**Task instructions**: Rewrite every item below with each occurrence of "series" changed to "line" and everything else kept the same. Leave the pictures out of your answer.

**Data records**:
━━━━
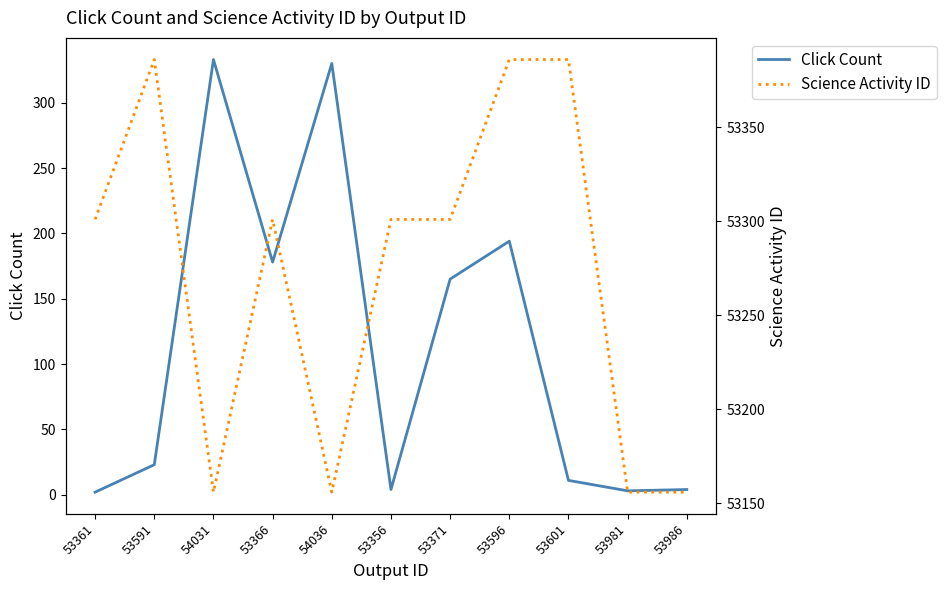

How many interior local peaks does the Science Activity ID series have?

2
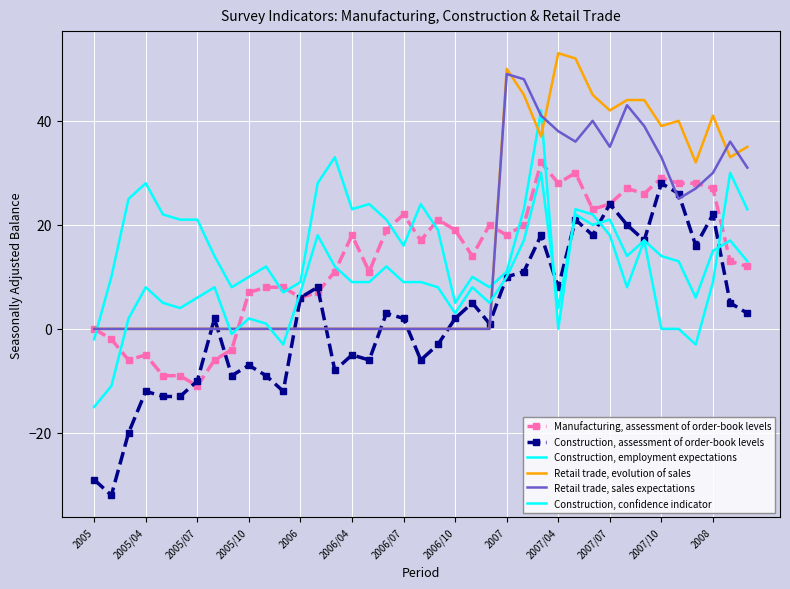

Which series has the largest range (max minus min)?

Construction, assessment of order-book levels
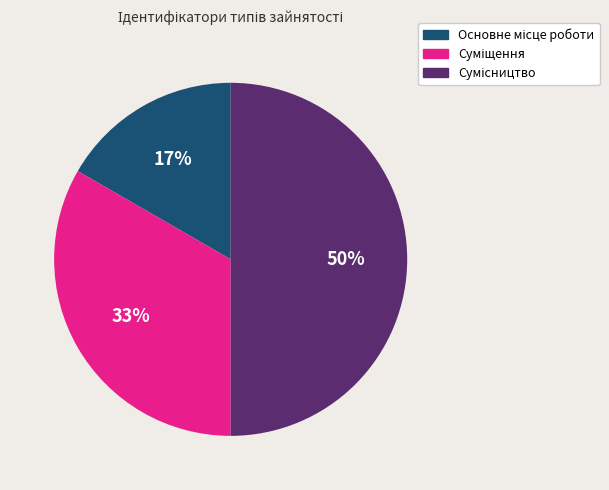

To the nearest percent, what is the difference between the largest and smallest slice percentages?

33%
━━━━
**Task result**:
How many interior local peaks does the Science Activity ID line have?

2

Which line has the largest range (max minus min)?

Construction, assessment of order-book levels

To the nearest percent, what is the difference between the largest and smallest slice percentages?

33%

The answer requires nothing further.